Dans les liquides, les particules chargées mobiles sont des ions, c’est-à-dire, des atomes, des molécules ou des fragments de molécules ayant un, deux, …, électrons en excès (ions négatifs) ou en défaut (ions positifs). La vitesse de déplacement des ions y est environ 0,01 mm/s.
Dans les gaz, les particules chargées sont à la fois des ions et des électrons. La vitesse de déplacement varie beaucoup et peut être très grande.
Le courant électrique n’est détectable que pas ses effets : échauffement, réactions chimiques dans les liquides, apparition d’un champ magnétique, émission de rayonnements lumineux.
Le courant électrique circule dans un circuit électrique fermé, c’est-à-dire, en partant d’un point, à travers un ensemble de conducteurs électriques, et revenant au point de départ. Pour qu’un courant prenne naissance il faut que deux points du circuit aient des potentiels électriques différents. C’est-à-dire qu’il existe une tension électrique entre deux points du circuit. Le rôle de créer cette tension revient au générateur électrique placé dans le circuit : pile, accumulateur, génératrice, cellule photovoltaïque, …
L’intensité de courant électrique est la quantité de charge qui traverse une section du conducteur par seconde. Elle correspond au débit de l’eau s’écoulant dans une rivière.
Elle est mesurable et exprimée en ampère. Un fil est traversé par un courant de d’intensité 1 A si une charge de 1 C traverse la section du fil en 1 seconde.
Plus l’intensité est élevée, plus l’énergie transportée par le courant est élevée, et plus les effets du courants sont donc importants : échauffement plus important, davantage de réactions chimiques par unité de temps, champ magnétique plus fort, effet lumineux plus important.

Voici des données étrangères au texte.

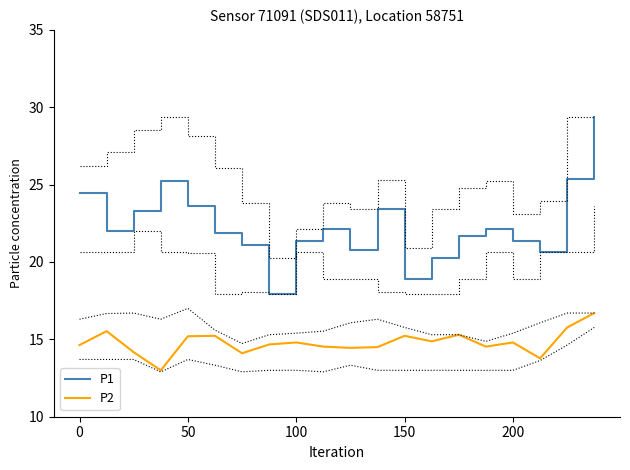

What position from the left is 0?

1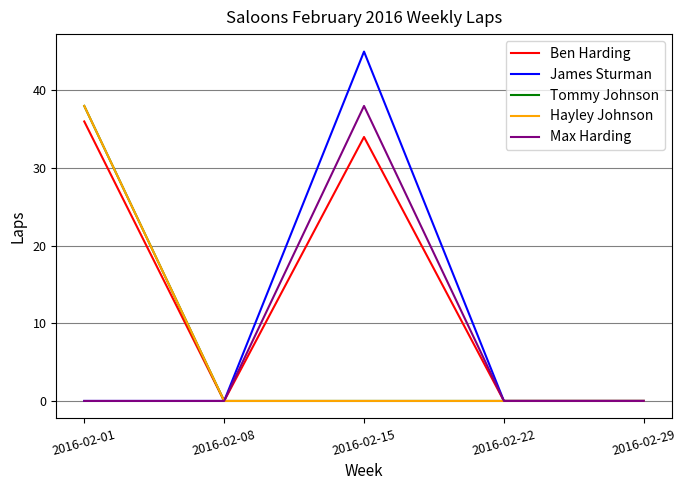

Rank the series by their maximum value, from lowest to highest.

Ben Harding, Tommy Johnson, Hayley Johnson, Max Harding, James Sturman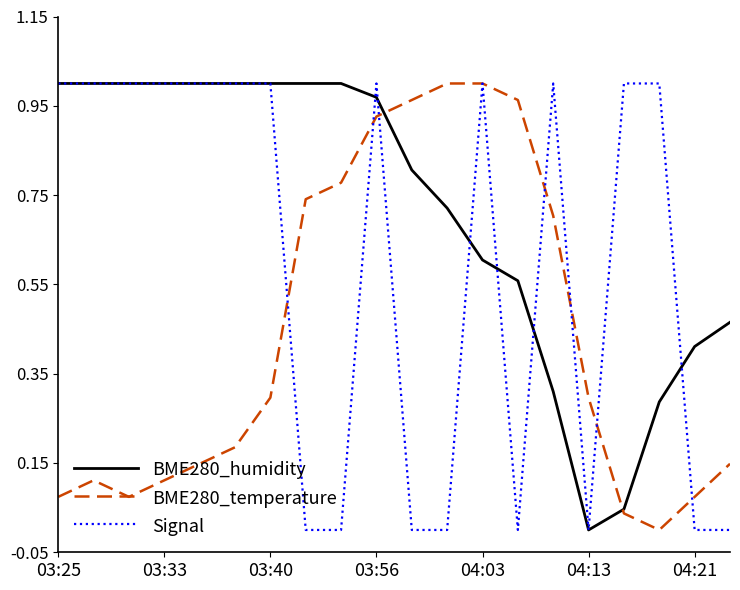

Which series has the largest total across all categories?

BME280_humidity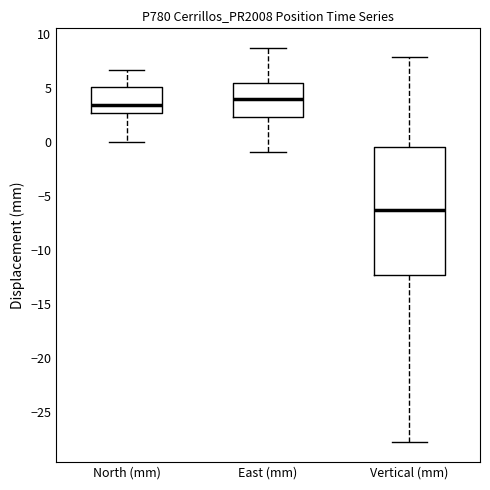

Comparing the boxes themselves (not the whiskers), which one is the tallest?

Vertical (mm)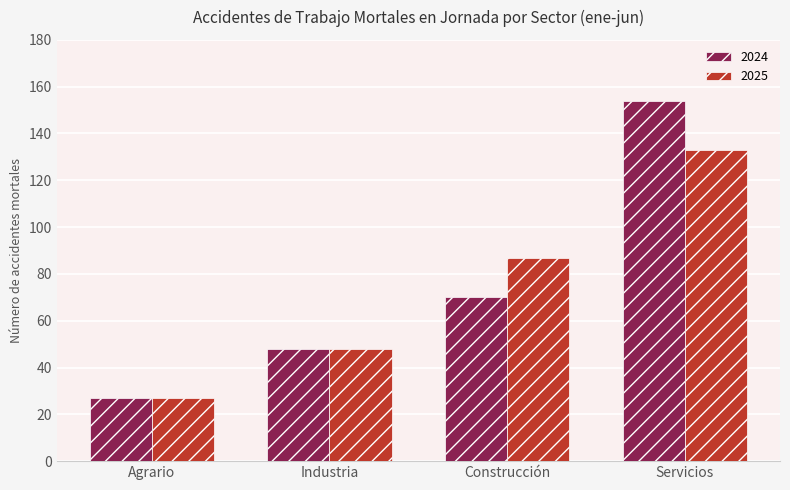

List the labels in order of 2024 value, smallest first.

Agrario, Industria, Construcción, Servicios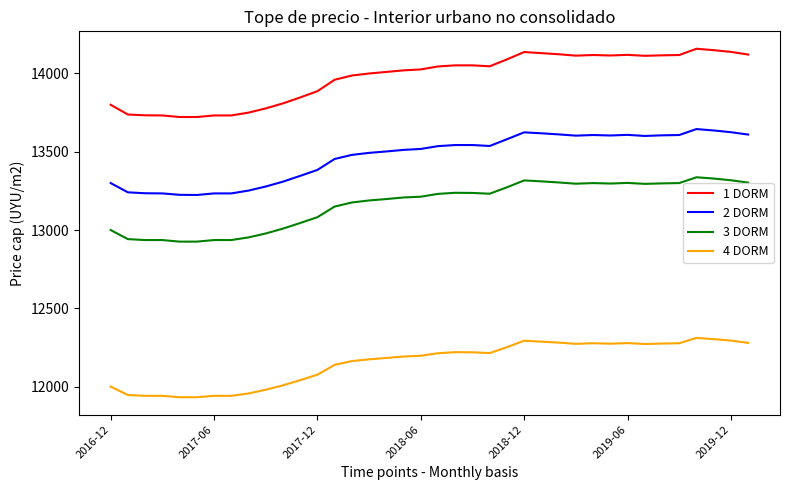

True or false: 1 DORM and 4 DORM cross at least once.

False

Les générateurs de tension continue ont un pôle positif fixe et un pôle négatif fixe. Exemple : pile ou accumulateur. Par définition le courant électrique sort du pôle positif et circule vers le pôle négatif par lequel il entre. Or, si le courant est dû à des électrons (de charge négative), les électrons sortent du générateur par le pôle négatif et rentrent par le pôle positif. Un tel courant est continu car il circule toujours dans le même sens.

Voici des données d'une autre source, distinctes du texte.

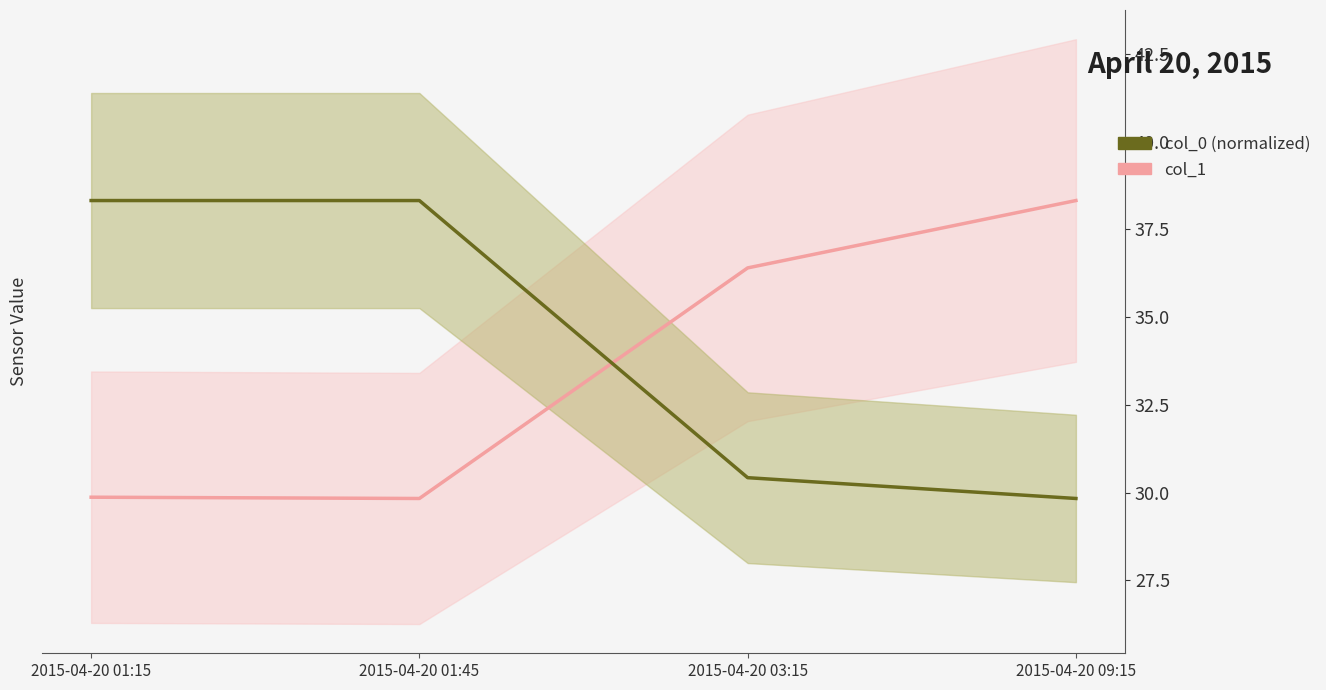

At which label does col_1 reach its peak?

2015-04-20 09:15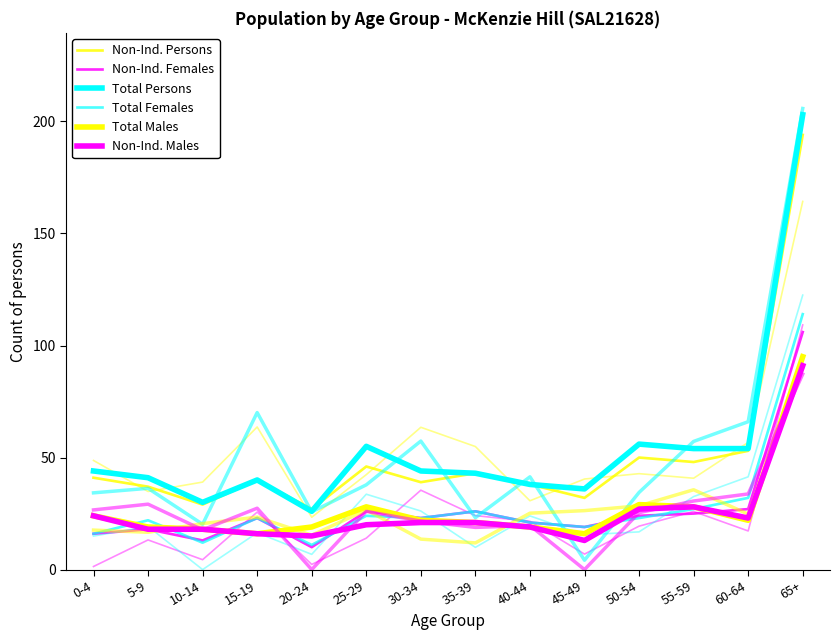

What value does the Non-Ind. Males series have at 10-14, to the nearest 5?

20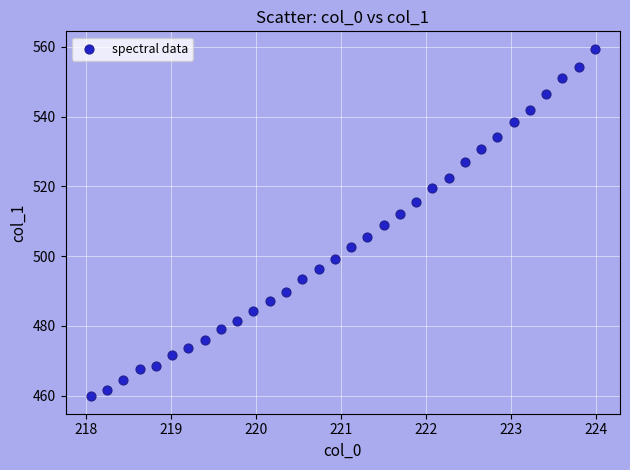

What is the range of Y values (max minus min)?

99.7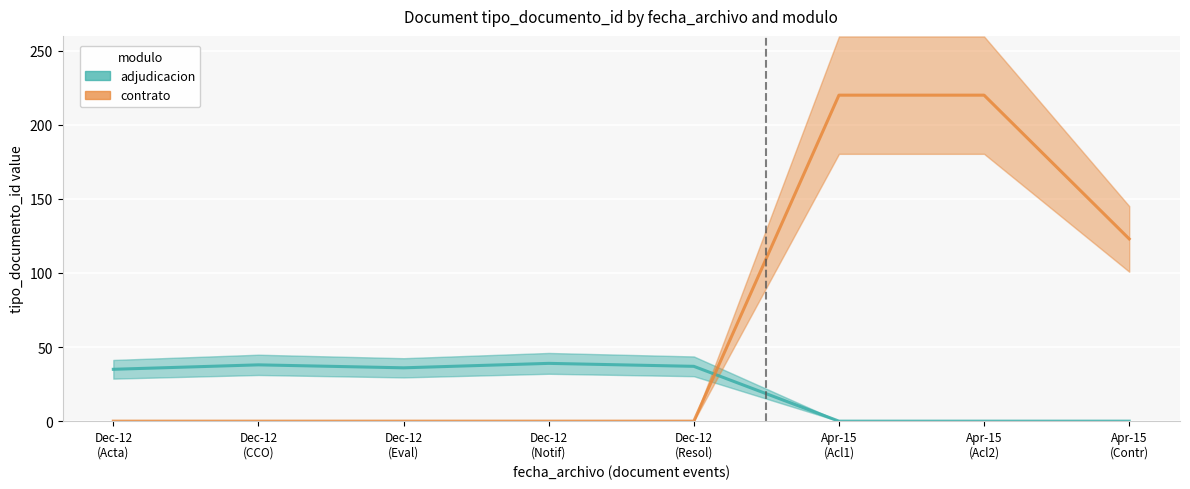

What is the difference between the adjudicacion values at Dec-12
(Acta) and Dec-12
(Notif)?

4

Les générateurs de tension alternative changent constamment de polarité. Cela veut dire que le courant circule tantôt dans un sens, tantôt dans l’autre sens. Le courant est alternatif.

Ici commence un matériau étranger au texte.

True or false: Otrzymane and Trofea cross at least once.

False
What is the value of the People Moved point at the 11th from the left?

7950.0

Un champ magnétique est une région de l’espace dans laquelle des actions magnétiques peuvent être mises en évidence. Ces actions magnétiques sont des forces s’exerçant sur des aimants, des courants électriques ou bien des particules électriquement chargées en mouvement. (En fait, des particules chargées en mouvement sont équivalents à un courant électrique.)
Or, de telles forces sont exercées par les aimants et les courants placés à proximité. Les régions de l’espace entourant les aimants et les courants électriques sont donc des champs magnétiques.
Autour de notre planète Terre règne également un champ magnétique. Il est dû au mouvement des matières fluides à l’intérieur de la Terre, contenant des particules chargées.
Un champ magnétique peut être plus ou moins intense selon l’effet qu’il produit. Son intensité est exprimée en teslas (T). Le champ créé par un aimant ordinaire se situe à environ 10-3 T. Le champ terrestre vaut en moyenne 5∙10-5 T à proximité de la Terre. Un champ de même intensité règne à 4 mm d’un fil parcouru par un courant de 1 A. Pour obtenir un champ plus fort, il faut disposer un grand nombre de fils parcourus chacun par un fort courant.
Les électroaimants créent ainsi un champ magnétique plus ou moins puissant grâce à des bobines à un grand nombre de spires. Ces bobines comportent en plus un noyau de fer (fermé) qu’s’aimante dans le champ de la bobine renforçant celui-ci.